Par Elijah J. Magnier
Traduction : Daniel G.
Malgré les victoires tactiques accumulées par le premier ministre israélien Benjamin Netanyahou ces derniers jours, notamment l’assassinat d’un haut commandant du Hezbollah à Beyrouth, du chef du bureau politique du Hamas, Ismaïl Haniyeh, à Téhéran, et d’un commandant iranien en Syrie, ainsi que le bombardement du port de Hodeidah au Yémen, il n’a obtenu aucun succès significatif dans les négociations concernant les prisonniers, ni réussi à prendre le contrôle des 364 kilomètres carrés de la bande de Gaza. Il n’est pas parvenu non plus à imposer une nouvelle équation de dissuasion à l’Axe de la Résistance, qui a commencé à se préparer sérieusement à la guerre.

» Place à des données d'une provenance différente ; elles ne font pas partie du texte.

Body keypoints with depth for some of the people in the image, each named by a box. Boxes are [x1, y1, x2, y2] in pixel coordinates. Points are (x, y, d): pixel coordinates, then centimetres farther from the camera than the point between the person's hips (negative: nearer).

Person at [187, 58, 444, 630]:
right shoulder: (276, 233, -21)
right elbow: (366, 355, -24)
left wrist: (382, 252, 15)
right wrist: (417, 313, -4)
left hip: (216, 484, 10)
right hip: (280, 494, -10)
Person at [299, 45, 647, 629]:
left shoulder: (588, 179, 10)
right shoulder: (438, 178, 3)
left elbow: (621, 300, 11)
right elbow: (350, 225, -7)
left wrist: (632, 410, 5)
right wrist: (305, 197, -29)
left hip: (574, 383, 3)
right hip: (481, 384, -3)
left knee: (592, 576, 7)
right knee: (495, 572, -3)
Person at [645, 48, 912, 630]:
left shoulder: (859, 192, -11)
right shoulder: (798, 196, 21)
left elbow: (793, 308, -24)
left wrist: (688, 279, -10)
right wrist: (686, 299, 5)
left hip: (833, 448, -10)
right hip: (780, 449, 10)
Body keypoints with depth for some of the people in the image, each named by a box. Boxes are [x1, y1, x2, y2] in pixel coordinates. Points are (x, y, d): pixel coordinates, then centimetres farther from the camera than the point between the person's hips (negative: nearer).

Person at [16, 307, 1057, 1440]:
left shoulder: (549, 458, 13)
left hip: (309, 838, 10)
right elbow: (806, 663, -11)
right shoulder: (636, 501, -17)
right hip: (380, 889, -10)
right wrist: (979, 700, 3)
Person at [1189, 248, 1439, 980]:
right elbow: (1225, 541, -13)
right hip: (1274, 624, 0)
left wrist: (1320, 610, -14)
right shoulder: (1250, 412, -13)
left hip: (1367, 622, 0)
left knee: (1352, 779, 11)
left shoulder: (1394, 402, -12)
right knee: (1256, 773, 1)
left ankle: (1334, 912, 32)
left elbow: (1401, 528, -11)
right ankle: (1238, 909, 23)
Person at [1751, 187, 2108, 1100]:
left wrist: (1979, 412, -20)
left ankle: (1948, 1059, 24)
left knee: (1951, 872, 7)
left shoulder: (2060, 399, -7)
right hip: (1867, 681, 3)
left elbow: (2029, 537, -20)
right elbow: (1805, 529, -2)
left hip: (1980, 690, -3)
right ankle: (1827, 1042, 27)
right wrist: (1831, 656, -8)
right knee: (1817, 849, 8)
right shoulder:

En étendant la bataille avec l’Axe de la Résistance, Netanyahou est passé d’une position offensive à une position défensive, assumant inévitablement l’entière responsabilité de la riposte à venir contre les cibles israéliennes. Cela fait raisonner les tambours de la guerre dans de nombreux pays et capitales où l’Axe de la Résistance est présent au lieu de permettre à Israël de se concentrer sur une cible en particulier, car de nombreuses capitales cherchent à se venger.
Dans son dernier discours, Netanyahou a mentionné pour la première fois sa volonté d’envisager un accord global pour un cessez-le-feu. Toutefois, son sabotage répété des négociations et son approche narcissique à l’égard des conseils des forces de sécurité et des membres non radicaux du cabinet sapent sa crédibilité. Il tente probablement de protéger ses victoires tactiques afin d’éviter la tempête qui s’annonce et de se présenter comme un leader fort.
Indépendamment des souhaits de Netanyahou, l’Axe de la Résistance se prépare à la guerre, en prenant des mesures comme si le conflit pouvait éclater demain. Le Liban, en particulier, se prépare à la guerre comme si elle était imminente. Cependant, le Hezbollah n’a pas pour stratégie de riposter immédiatement, surtout lorsque d’autres membres de l’Axe sont impliqués, préférant plutôt épuiser les ressources et les nerfs de l’ennemi. L’attaque israélienne contre la banlieue de Beyrouth ne peut être et ne sera pas tolérée sans la réponse militaire la plus robuste et la plus audacieuse du Hezbollah contre Israël depuis 1948.